Human pose images with coordinates
== Segment start ==
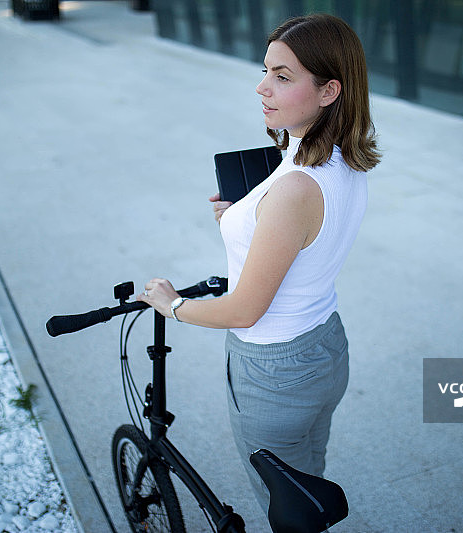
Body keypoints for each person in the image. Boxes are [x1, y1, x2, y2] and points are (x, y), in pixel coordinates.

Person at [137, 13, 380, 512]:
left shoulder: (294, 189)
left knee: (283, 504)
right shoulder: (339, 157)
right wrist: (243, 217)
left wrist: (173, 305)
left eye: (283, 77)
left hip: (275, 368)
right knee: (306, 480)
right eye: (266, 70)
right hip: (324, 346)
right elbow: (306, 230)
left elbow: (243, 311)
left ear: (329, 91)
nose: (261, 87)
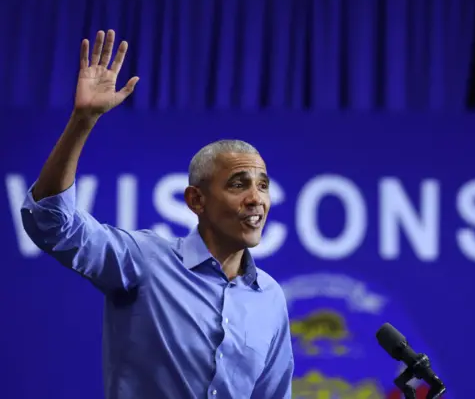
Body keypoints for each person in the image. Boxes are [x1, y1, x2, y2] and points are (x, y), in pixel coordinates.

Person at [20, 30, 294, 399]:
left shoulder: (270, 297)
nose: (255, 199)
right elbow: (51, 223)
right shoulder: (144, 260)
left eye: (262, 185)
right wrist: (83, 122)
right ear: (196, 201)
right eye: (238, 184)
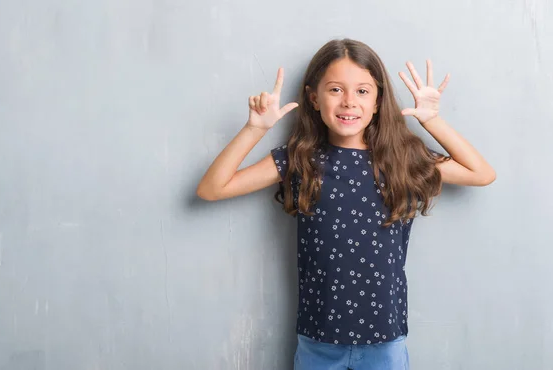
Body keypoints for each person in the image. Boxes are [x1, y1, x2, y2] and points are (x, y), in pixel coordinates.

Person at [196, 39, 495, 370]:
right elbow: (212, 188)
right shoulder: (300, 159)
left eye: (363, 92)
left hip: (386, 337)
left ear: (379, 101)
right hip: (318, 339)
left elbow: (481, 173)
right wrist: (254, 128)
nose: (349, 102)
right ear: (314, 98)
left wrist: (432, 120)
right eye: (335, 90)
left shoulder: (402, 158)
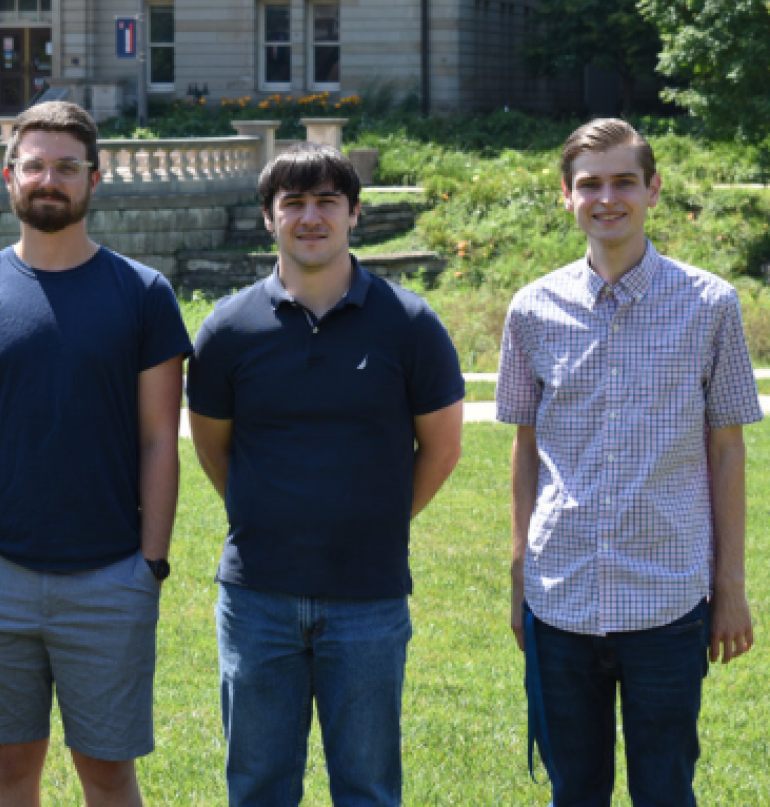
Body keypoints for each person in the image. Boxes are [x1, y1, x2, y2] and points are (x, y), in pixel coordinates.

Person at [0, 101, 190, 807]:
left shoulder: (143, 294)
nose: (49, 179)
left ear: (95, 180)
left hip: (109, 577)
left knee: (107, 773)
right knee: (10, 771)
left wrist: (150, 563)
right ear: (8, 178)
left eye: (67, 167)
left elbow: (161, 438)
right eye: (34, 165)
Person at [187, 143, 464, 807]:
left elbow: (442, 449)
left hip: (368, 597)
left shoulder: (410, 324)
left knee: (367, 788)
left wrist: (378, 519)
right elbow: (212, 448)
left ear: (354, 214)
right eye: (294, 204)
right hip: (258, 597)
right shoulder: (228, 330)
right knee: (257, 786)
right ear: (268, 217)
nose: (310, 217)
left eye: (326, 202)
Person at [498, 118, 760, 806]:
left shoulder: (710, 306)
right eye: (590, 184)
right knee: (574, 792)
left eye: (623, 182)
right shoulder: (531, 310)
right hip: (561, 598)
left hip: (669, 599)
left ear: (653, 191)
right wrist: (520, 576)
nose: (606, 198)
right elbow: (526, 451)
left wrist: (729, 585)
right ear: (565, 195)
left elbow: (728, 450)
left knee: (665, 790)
== Segment end ==
WHAT THE EXERCISE ASKS: The records above should be returned word for word, with every picture left out.

TASK SOLUTION:
Body keypoints for each person in the image. Boxes are [x1, y1, x2, y2] and points are (x, y), in pixel coordinates.

Person at [137, 13, 380, 512]:
left shoulder: (294, 189)
left knee: (283, 504)
right shoulder: (339, 157)
right wrist: (243, 217)
left wrist: (173, 305)
left eye: (283, 77)
left hip: (275, 368)
right knee: (306, 480)
right eye: (266, 70)
right hip: (324, 346)
right elbow: (306, 230)
left elbow: (243, 311)
left ear: (329, 91)
nose: (261, 87)
Body keypoints for each person in the image. Boxes are [x1, y1, x2, y2] and points are (x, y), in pixel coordinates.

Person at [20, 30, 294, 399]:
left shoulder: (270, 297)
nose: (255, 199)
right elbow: (51, 223)
right shoulder: (144, 260)
left eye: (262, 185)
right wrist: (83, 122)
right ear: (196, 201)
right eye: (238, 184)
Body keypoints for each person in the image. Boxes are [x1, y1, x2, y2] and points are (x, y), in pixel coordinates.

Person at [196, 39, 495, 370]:
right elbow: (212, 188)
right shoulder: (300, 159)
left eye: (363, 92)
left hip: (386, 337)
left ear: (379, 101)
right hip: (318, 339)
left elbow: (481, 173)
right wrist: (254, 128)
nose: (349, 102)
right ear: (314, 98)
left wrist: (432, 120)
right eye: (335, 90)
left shoulder: (402, 158)
Body keypoints for each person in the image. Boxes are [x1, y1, x2, y2] and points are (x, y), in pixel coordinates.

Person at [0, 101, 190, 807]:
left shoulder: (143, 294)
nose: (49, 179)
left ear: (95, 180)
left hip: (109, 577)
left knee: (107, 773)
right knee: (10, 771)
left wrist: (150, 563)
right ear: (8, 178)
left eye: (67, 167)
left elbow: (161, 438)
right eye: (34, 165)
Person at [187, 143, 464, 807]:
left elbow: (442, 449)
left hip: (368, 597)
left shoulder: (410, 324)
left knee: (367, 788)
left wrist: (378, 519)
right elbow: (212, 448)
left ear: (354, 214)
right eye: (294, 204)
right hip: (258, 597)
right shoulder: (228, 330)
right knee: (257, 786)
right ear: (268, 217)
nose: (310, 217)
left eye: (326, 202)
Person at [498, 118, 760, 806]:
left shoulder: (710, 306)
right eye: (590, 184)
right knee: (574, 792)
left eye: (623, 182)
right shoulder: (531, 310)
right hip: (561, 598)
left hip: (669, 599)
left ear: (653, 191)
right wrist: (520, 576)
nose: (606, 198)
right elbow: (526, 451)
left wrist: (729, 585)
right ear: (565, 195)
left elbow: (728, 450)
left knee: (665, 790)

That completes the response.